You also want to be careful to tell the driver that you don’t care about the previous PBO contents. so call glBufferData with a NULL pointer before you call glBufferSubData. That’ll let the driver keep multiple PBOs in flight (IIRC).

All this being geared for the goal that when you finally call glTexSubImage2D, you want to maximize the chance the the texture subload block is either on the GPU or as close to being there as possible. In driver memory in a DMA-aligned memory buffer in the OpenGL driver is a lot better than in application memory, plus with proper PBO usage the upload can be pipelined.

…but yeah, unfortunately you can’t control all this. Best you can do is maximize the GL driver’s chances of optimizing the transfer to your benefit.

I have try that, but it looks like if on the glTexImage with the PBO binded (and fully uploaded on the GPU mem), it will transfer the data from the video memory to the cpu memory. I assume that since the cpu mem allocate the size of the texture and the it take a lot of time.

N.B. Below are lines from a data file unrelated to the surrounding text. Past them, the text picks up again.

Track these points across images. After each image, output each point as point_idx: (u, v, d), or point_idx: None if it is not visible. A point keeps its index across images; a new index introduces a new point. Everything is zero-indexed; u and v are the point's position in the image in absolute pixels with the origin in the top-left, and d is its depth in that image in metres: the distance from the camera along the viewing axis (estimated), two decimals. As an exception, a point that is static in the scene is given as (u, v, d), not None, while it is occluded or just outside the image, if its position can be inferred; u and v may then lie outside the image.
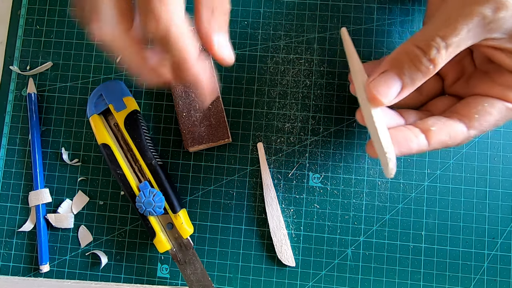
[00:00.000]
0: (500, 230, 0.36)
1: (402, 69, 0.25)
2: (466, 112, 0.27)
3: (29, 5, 0.40)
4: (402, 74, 0.26)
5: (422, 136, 0.26)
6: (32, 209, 0.38)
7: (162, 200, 0.34)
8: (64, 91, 0.39)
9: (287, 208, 0.37)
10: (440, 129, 0.26)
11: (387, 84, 0.26)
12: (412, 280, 0.36)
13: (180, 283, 0.37)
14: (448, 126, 0.27)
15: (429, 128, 0.27)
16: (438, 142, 0.26)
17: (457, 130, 0.27)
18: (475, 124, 0.27)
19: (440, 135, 0.26)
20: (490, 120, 0.27)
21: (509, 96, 0.27)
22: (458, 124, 0.27)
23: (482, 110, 0.27)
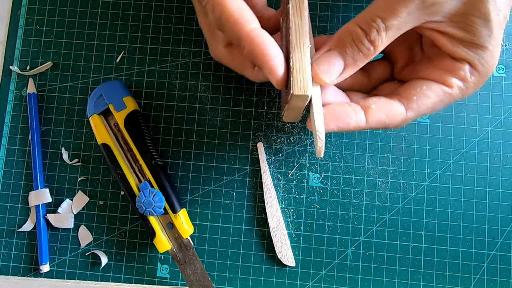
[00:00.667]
0: (500, 230, 0.36)
1: (345, 48, 0.25)
2: (406, 94, 0.27)
3: (29, 5, 0.40)
4: (344, 54, 0.26)
5: (361, 113, 0.26)
6: (32, 209, 0.38)
7: (162, 200, 0.34)
8: (64, 91, 0.39)
9: (287, 208, 0.37)
10: (379, 108, 0.27)
11: (329, 63, 0.26)
12: (412, 280, 0.36)
13: (180, 283, 0.37)
14: (387, 105, 0.27)
15: (369, 106, 0.27)
16: (376, 120, 0.27)
17: (395, 110, 0.27)
18: (413, 105, 0.27)
19: (379, 113, 0.26)
20: (427, 102, 0.27)
21: (446, 80, 0.27)
22: (397, 104, 0.27)
23: (420, 92, 0.27)
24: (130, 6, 0.40)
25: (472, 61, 0.26)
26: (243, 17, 0.25)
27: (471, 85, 0.27)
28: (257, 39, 0.25)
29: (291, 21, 0.26)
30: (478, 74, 0.26)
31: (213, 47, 0.31)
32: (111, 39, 0.39)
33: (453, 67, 0.27)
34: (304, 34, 0.26)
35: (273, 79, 0.25)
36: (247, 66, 0.31)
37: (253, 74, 0.31)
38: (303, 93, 0.25)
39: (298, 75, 0.25)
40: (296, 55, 0.25)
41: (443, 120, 0.37)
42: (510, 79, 0.37)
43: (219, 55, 0.31)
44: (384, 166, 0.37)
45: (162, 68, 0.39)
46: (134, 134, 0.35)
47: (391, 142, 0.37)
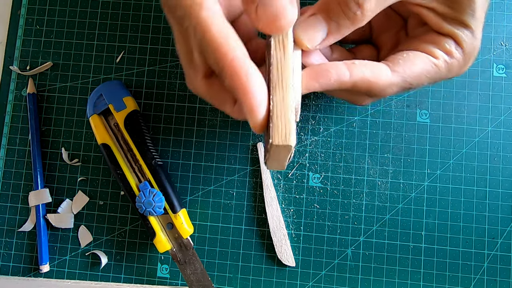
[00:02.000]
0: (500, 230, 0.36)
1: (329, 13, 0.24)
2: (391, 58, 0.27)
3: (29, 5, 0.40)
4: (328, 19, 0.24)
5: (343, 67, 0.25)
6: (32, 209, 0.38)
7: (162, 200, 0.34)
8: (64, 91, 0.39)
9: (287, 208, 0.37)
10: (363, 64, 0.26)
11: (312, 27, 0.24)
12: (412, 280, 0.36)
13: (180, 283, 0.37)
14: (372, 64, 0.26)
15: (352, 62, 0.26)
16: (360, 75, 0.25)
17: (381, 69, 0.26)
18: (398, 68, 0.26)
19: (362, 68, 0.25)
20: (413, 68, 0.26)
21: (431, 51, 0.27)
22: (382, 64, 0.26)
23: (406, 58, 0.27)
24: (130, 6, 0.40)
25: (456, 36, 0.27)
26: (227, 43, 0.22)
27: (455, 62, 0.27)
28: (239, 69, 0.22)
29: (272, 56, 0.23)
30: (462, 52, 0.27)
31: (190, 78, 0.28)
32: (111, 39, 0.39)
33: (439, 40, 0.27)
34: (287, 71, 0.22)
35: (251, 122, 0.22)
36: (226, 101, 0.27)
37: (233, 111, 0.27)
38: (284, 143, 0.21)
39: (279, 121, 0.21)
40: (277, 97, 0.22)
41: (443, 120, 0.37)
42: (510, 79, 0.37)
43: (196, 87, 0.28)
44: (384, 166, 0.37)
45: (162, 68, 0.39)
46: (134, 134, 0.35)
47: (391, 142, 0.37)
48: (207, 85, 0.27)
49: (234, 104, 0.27)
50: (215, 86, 0.27)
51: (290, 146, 0.21)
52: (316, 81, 0.25)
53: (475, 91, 0.37)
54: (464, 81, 0.37)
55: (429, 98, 0.37)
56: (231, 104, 0.27)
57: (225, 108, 0.27)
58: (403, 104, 0.37)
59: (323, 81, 0.25)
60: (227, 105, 0.27)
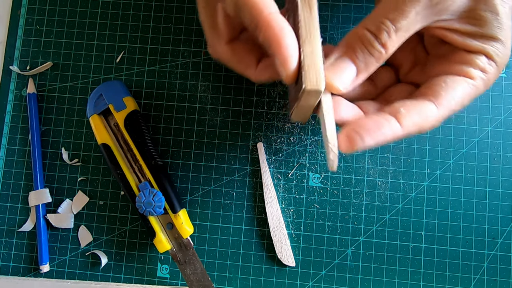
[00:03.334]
0: (500, 230, 0.36)
1: (356, 53, 0.25)
2: (431, 91, 0.26)
3: (29, 5, 0.40)
4: (355, 59, 0.25)
5: (393, 119, 0.25)
6: (32, 209, 0.38)
7: (162, 200, 0.34)
8: (64, 91, 0.39)
9: (287, 208, 0.37)
10: (410, 110, 0.25)
11: (342, 69, 0.25)
12: (412, 280, 0.36)
13: (180, 283, 0.37)
14: (417, 105, 0.25)
15: (398, 110, 0.25)
16: (411, 123, 0.25)
17: (427, 109, 0.25)
18: (443, 101, 0.25)
19: (412, 115, 0.25)
20: (456, 96, 0.26)
21: (467, 72, 0.26)
22: (427, 102, 0.25)
23: (446, 87, 0.26)
24: (130, 6, 0.40)
25: (488, 52, 0.26)
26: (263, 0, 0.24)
27: (491, 76, 0.26)
28: (275, 25, 0.24)
29: (300, 15, 0.25)
30: (495, 65, 0.26)
31: (214, 43, 0.29)
32: (111, 39, 0.39)
33: (470, 59, 0.26)
34: (314, 27, 0.25)
35: (284, 72, 0.24)
36: (250, 65, 0.29)
37: (256, 74, 0.29)
38: (315, 88, 0.23)
39: (309, 70, 0.24)
40: (307, 49, 0.24)
41: (443, 120, 0.37)
42: (510, 79, 0.37)
43: (219, 52, 0.29)
44: (384, 166, 0.37)
45: (162, 68, 0.39)
46: (134, 134, 0.35)
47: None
48: (231, 49, 0.29)
49: (256, 68, 0.29)
50: (238, 50, 0.29)
51: (320, 91, 0.24)
52: (372, 139, 0.24)
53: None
54: (464, 81, 0.37)
55: (429, 98, 0.37)
56: (254, 67, 0.29)
57: (249, 71, 0.29)
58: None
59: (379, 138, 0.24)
60: (250, 69, 0.29)
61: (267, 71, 0.28)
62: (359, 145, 0.24)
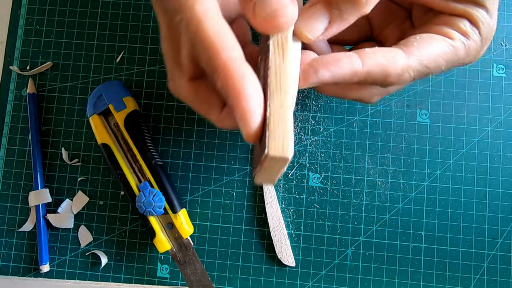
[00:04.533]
0: (500, 230, 0.36)
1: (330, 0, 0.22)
2: (404, 42, 0.24)
3: (29, 5, 0.40)
4: (330, 7, 0.22)
5: (355, 56, 0.23)
6: (32, 209, 0.38)
7: (162, 200, 0.34)
8: (64, 91, 0.39)
9: (287, 208, 0.37)
10: (375, 51, 0.23)
11: (313, 16, 0.22)
12: (412, 280, 0.36)
13: (180, 283, 0.37)
14: (384, 50, 0.24)
15: (363, 50, 0.23)
16: (374, 62, 0.23)
17: (395, 53, 0.23)
18: (414, 51, 0.24)
19: (376, 56, 0.23)
20: (430, 51, 0.24)
21: (448, 32, 0.25)
22: (395, 49, 0.24)
23: (421, 40, 0.24)
24: (130, 6, 0.40)
25: (471, 15, 0.24)
26: (223, 41, 0.20)
27: (473, 44, 0.25)
28: (234, 71, 0.20)
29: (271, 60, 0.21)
30: (478, 33, 0.25)
31: (174, 79, 0.25)
32: (111, 39, 0.39)
33: (452, 21, 0.25)
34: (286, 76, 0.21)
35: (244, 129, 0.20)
36: (213, 107, 0.25)
37: (219, 118, 0.25)
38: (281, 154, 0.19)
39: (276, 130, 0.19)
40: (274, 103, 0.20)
41: (443, 120, 0.37)
42: (510, 79, 0.37)
43: (180, 89, 0.25)
44: (384, 166, 0.37)
45: (162, 68, 0.39)
46: (134, 134, 0.35)
47: (391, 142, 0.37)
48: (193, 88, 0.25)
49: (221, 111, 0.25)
50: (201, 90, 0.25)
51: (287, 159, 0.19)
52: (328, 70, 0.22)
53: (475, 91, 0.37)
54: (464, 81, 0.37)
55: (429, 98, 0.37)
56: (218, 111, 0.25)
57: (211, 115, 0.25)
58: (403, 104, 0.37)
59: (336, 70, 0.23)
60: (214, 112, 0.25)
61: (231, 118, 0.24)
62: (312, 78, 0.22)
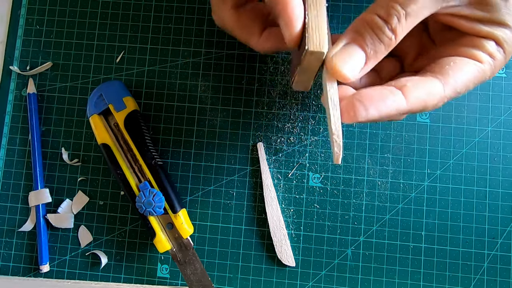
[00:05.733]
0: (500, 230, 0.36)
1: (365, 40, 0.24)
2: (439, 69, 0.25)
3: (29, 5, 0.40)
4: (364, 46, 0.24)
5: (398, 92, 0.24)
6: (32, 209, 0.38)
7: (162, 200, 0.34)
8: (64, 91, 0.39)
9: (287, 208, 0.37)
10: (416, 85, 0.24)
11: (351, 56, 0.24)
12: (412, 280, 0.36)
13: (180, 283, 0.37)
14: (423, 81, 0.25)
15: (404, 84, 0.24)
16: (416, 99, 0.24)
17: (433, 86, 0.25)
18: (450, 80, 0.25)
19: (417, 90, 0.24)
20: (463, 77, 0.25)
21: (476, 55, 0.26)
22: (434, 80, 0.25)
23: (454, 67, 0.25)
24: (130, 6, 0.40)
25: (497, 37, 0.25)
26: None
27: (498, 63, 0.26)
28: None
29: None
30: (503, 52, 0.26)
31: (219, 8, 0.29)
32: (111, 39, 0.39)
33: (480, 43, 0.26)
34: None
35: (288, 33, 0.24)
36: (254, 33, 0.28)
37: (259, 43, 0.29)
38: (318, 49, 0.23)
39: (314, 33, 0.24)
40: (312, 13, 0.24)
41: (443, 120, 0.37)
42: (510, 79, 0.37)
43: (224, 18, 0.29)
44: (384, 166, 0.37)
45: (162, 68, 0.39)
46: (134, 134, 0.35)
47: (391, 142, 0.37)
48: (236, 15, 0.28)
49: (260, 36, 0.28)
50: (244, 17, 0.28)
51: (323, 53, 0.23)
52: (376, 109, 0.23)
53: (475, 91, 0.37)
54: (464, 81, 0.37)
55: (429, 98, 0.37)
56: (258, 35, 0.28)
57: (251, 39, 0.28)
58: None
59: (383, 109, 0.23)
60: (254, 37, 0.28)
61: (270, 40, 0.29)
62: (362, 115, 0.23)
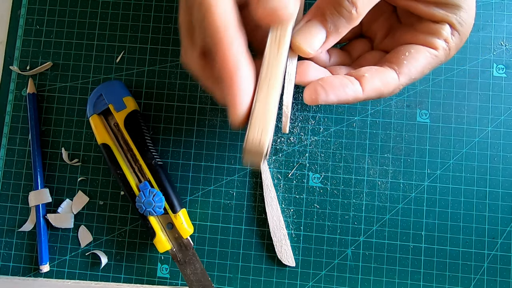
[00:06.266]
0: (500, 230, 0.36)
1: (325, 16, 0.25)
2: (395, 60, 0.27)
3: (29, 5, 0.40)
4: (325, 22, 0.25)
5: (357, 83, 0.26)
6: (32, 209, 0.38)
7: (162, 200, 0.34)
8: (64, 91, 0.39)
9: (287, 208, 0.37)
10: (373, 76, 0.26)
11: (311, 32, 0.25)
12: (412, 280, 0.36)
13: (180, 283, 0.37)
14: (380, 72, 0.27)
15: (363, 75, 0.26)
16: (372, 88, 0.26)
17: (389, 76, 0.27)
18: (404, 70, 0.27)
19: (374, 81, 0.26)
20: (417, 66, 0.27)
21: (431, 42, 0.27)
22: (390, 71, 0.27)
23: (409, 56, 0.27)
24: (130, 6, 0.40)
25: (451, 21, 0.27)
26: (226, 29, 0.22)
27: (453, 46, 0.27)
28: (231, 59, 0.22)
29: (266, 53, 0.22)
30: (458, 34, 0.27)
31: (187, 51, 0.27)
32: (111, 39, 0.39)
33: (434, 29, 0.27)
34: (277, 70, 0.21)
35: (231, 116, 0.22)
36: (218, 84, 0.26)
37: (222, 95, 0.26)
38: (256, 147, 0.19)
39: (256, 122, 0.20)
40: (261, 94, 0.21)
41: (443, 120, 0.37)
42: (510, 79, 0.37)
43: (191, 62, 0.27)
44: (384, 166, 0.37)
45: (162, 68, 0.39)
46: (134, 134, 0.35)
47: (391, 142, 0.37)
48: (203, 63, 0.26)
49: None
50: (210, 67, 0.26)
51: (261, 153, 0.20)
52: (335, 95, 0.25)
53: (475, 91, 0.37)
54: (464, 81, 0.37)
55: (429, 98, 0.37)
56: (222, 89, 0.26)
57: (216, 90, 0.27)
58: (403, 104, 0.37)
59: (341, 96, 0.25)
60: (218, 89, 0.26)
61: None
62: (322, 98, 0.25)
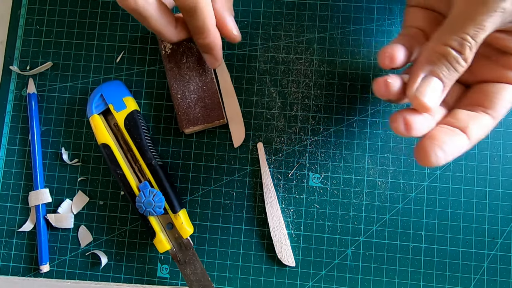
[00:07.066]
0: (500, 230, 0.36)
1: (441, 71, 0.26)
2: (487, 103, 0.28)
3: (29, 5, 0.40)
4: (442, 77, 0.26)
5: (464, 136, 0.27)
6: (32, 209, 0.38)
7: (162, 200, 0.34)
8: (64, 91, 0.39)
9: (287, 208, 0.37)
10: (475, 126, 0.27)
11: (432, 88, 0.26)
12: (412, 280, 0.36)
13: (180, 283, 0.37)
14: (479, 121, 0.27)
15: (466, 126, 0.27)
16: (476, 139, 0.27)
17: (488, 123, 0.27)
18: (498, 115, 0.27)
19: (478, 132, 0.27)
20: (508, 106, 0.27)
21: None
22: (486, 116, 0.27)
23: (501, 98, 0.27)
24: (130, 6, 0.40)
25: None
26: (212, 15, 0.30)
27: None
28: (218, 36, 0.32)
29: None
30: None
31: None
32: (111, 39, 0.39)
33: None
34: None
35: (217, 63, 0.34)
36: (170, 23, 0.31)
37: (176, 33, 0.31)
38: None
39: None
40: None
41: (443, 120, 0.37)
42: (510, 79, 0.37)
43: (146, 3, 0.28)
44: (384, 166, 0.37)
45: (162, 68, 0.39)
46: (134, 134, 0.35)
47: (391, 142, 0.37)
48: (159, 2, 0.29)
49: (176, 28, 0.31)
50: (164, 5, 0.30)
51: None
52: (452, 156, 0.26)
53: None
54: (464, 81, 0.37)
55: (429, 98, 0.37)
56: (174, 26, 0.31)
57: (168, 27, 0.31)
58: (403, 104, 0.37)
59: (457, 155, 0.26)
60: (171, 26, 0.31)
61: (185, 32, 0.32)
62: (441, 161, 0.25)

Here are the stats I’ve got:

Generate the texture: 0.030679 ms, mem GPU 0 bytes, mem CPU 0 bytes
Bind the texture: 0.034535 ms, mem GPU 0 bytes, mem CPU 0 bytes
glTexImage: 2.658257 ms, mem GPU 2359296 bytes, mem CPU 1048576 bytes

That was a bit confusing so I’m not quite sure what you’re doing here.

First, you wouldn’t use glTexImage with PBO upload, as you imply. That wouldn’t make any sense, because of course you’d very likely get a performance hiccup due to the CPU and GPU dynamic memory allocation. You’d instead allocate the GL texture memory up-front with glTexImage, then at render-time you’d upload from PBO using glTex"Sub"Image into your “existing” GL texture (whose memory has already been preallocated). Looking up to your previous message, you say this is only your first-frame algorithm. In which case timing the glTexImage call doesn’t make any sense. Time your glTex"Sub"Image calls. If you want to get rid of the glTexImage allocation overhead at render-time, just pull this thing out to startup and provide a null pointer to preallocate your texture(s) then.

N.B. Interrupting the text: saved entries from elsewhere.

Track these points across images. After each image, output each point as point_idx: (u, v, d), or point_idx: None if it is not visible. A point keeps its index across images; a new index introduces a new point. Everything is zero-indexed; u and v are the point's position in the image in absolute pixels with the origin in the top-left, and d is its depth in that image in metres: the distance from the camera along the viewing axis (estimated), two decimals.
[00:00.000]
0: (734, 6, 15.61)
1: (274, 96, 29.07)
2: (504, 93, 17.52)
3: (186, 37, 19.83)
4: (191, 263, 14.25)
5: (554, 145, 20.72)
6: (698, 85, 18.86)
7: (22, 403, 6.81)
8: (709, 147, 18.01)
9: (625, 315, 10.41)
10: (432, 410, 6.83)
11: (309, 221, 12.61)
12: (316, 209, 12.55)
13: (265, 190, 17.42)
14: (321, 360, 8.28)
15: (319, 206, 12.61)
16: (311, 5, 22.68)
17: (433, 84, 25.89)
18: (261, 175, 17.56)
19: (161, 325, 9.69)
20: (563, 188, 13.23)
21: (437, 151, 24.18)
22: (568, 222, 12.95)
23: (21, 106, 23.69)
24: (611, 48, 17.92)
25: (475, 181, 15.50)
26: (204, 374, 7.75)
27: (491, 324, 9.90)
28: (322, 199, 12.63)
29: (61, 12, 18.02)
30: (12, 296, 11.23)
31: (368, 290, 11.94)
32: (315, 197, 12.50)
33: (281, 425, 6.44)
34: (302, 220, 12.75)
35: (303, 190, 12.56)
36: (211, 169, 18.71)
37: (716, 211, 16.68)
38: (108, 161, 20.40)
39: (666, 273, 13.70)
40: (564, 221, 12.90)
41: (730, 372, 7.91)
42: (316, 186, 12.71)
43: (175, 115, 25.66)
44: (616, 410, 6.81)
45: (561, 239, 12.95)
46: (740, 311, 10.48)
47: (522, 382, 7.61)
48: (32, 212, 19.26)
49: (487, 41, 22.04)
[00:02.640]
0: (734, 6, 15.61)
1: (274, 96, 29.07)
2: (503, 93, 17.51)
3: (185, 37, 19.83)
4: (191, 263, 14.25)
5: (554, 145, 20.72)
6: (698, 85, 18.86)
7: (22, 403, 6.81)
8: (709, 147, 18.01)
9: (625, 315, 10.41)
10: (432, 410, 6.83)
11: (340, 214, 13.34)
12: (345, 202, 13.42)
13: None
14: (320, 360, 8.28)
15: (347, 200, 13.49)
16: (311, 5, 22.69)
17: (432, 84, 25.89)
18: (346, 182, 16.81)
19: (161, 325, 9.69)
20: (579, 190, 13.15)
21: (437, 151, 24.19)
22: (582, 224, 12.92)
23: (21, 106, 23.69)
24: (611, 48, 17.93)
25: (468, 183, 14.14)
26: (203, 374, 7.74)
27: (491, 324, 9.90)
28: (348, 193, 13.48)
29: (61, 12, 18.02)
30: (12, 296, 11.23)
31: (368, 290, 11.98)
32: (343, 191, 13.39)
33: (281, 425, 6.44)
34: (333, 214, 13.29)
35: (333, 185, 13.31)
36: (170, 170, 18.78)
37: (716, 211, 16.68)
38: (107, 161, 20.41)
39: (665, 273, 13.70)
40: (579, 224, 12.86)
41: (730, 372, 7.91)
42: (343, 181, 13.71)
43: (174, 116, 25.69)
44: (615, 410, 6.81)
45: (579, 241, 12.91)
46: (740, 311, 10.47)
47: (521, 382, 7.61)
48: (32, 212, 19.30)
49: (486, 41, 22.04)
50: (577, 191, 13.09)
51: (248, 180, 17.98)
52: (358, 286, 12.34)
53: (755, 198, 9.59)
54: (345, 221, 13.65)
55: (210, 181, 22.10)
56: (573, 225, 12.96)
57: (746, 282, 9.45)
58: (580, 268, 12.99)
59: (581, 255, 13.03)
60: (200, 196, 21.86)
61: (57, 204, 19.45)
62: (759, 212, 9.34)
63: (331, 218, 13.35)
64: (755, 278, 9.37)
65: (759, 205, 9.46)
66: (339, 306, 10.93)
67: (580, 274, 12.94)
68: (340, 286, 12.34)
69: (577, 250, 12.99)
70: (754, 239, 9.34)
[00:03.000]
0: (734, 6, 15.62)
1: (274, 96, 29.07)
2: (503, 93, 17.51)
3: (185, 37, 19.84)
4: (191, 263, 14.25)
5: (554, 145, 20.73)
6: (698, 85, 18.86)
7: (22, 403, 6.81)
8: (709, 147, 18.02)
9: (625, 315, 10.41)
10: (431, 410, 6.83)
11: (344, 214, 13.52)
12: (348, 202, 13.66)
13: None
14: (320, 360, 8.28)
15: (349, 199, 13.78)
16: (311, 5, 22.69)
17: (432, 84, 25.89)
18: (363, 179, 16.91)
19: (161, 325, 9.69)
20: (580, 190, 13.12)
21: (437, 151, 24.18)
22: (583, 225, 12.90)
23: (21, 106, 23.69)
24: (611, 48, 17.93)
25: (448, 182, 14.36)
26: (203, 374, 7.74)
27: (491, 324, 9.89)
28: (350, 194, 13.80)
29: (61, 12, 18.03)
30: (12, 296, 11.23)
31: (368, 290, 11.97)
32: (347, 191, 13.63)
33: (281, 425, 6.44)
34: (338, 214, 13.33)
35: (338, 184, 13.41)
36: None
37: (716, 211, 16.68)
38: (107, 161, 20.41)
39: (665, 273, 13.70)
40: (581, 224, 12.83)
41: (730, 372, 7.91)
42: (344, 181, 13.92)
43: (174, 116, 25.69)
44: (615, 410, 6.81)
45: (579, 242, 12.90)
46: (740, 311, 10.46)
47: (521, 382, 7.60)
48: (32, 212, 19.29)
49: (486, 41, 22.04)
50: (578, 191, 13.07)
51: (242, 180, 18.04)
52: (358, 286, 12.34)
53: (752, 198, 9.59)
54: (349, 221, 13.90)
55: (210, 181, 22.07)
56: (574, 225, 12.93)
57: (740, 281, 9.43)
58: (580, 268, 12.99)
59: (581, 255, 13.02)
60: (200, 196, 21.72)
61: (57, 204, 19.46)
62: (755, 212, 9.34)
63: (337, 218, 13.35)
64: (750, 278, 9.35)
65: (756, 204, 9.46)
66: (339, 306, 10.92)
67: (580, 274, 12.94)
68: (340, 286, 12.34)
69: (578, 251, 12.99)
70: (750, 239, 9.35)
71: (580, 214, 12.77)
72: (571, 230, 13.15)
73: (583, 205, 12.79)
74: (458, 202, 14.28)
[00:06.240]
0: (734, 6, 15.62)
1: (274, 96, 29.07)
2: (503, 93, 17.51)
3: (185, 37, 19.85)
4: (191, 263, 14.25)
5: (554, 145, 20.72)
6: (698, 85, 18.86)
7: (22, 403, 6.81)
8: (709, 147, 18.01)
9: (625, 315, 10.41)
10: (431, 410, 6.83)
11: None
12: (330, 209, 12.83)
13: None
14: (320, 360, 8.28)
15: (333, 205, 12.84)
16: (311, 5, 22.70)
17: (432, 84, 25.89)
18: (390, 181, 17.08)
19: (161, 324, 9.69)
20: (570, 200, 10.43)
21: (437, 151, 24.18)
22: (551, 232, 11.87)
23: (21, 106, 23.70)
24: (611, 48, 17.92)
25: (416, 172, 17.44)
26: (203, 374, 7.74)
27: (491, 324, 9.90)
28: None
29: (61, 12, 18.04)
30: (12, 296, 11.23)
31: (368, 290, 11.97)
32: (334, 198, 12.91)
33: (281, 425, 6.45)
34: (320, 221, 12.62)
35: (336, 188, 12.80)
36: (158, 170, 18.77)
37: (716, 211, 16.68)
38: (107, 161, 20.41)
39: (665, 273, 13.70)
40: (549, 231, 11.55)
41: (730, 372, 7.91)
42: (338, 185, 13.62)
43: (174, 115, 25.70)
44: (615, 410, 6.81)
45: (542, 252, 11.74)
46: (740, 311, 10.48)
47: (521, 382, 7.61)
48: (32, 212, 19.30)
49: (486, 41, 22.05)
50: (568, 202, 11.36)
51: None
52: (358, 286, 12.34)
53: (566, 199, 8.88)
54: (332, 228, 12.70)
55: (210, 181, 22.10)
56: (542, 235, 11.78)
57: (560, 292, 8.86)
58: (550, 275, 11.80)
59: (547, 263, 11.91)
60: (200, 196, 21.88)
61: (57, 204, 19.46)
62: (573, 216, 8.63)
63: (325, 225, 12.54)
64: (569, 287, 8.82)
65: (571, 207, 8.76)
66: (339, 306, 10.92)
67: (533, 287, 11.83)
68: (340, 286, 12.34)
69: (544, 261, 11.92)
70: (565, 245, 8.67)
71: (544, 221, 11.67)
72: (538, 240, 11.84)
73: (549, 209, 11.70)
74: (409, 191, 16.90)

Second, how much time is there from when you update the PBO and when you do the glTex"Sub"Image? The longer you wait, the more chance the driver will have gotten your PBO data onto the GPU so that glTex"Sub"Image time is trivial.

Also, you’re not trying to push whole big MIP levels at the GPU all at once are you? Tune your PBO upload path for max upload speed first. Then based on its timings, decide how big your subload chunks can be based on how much frame time you want to spend.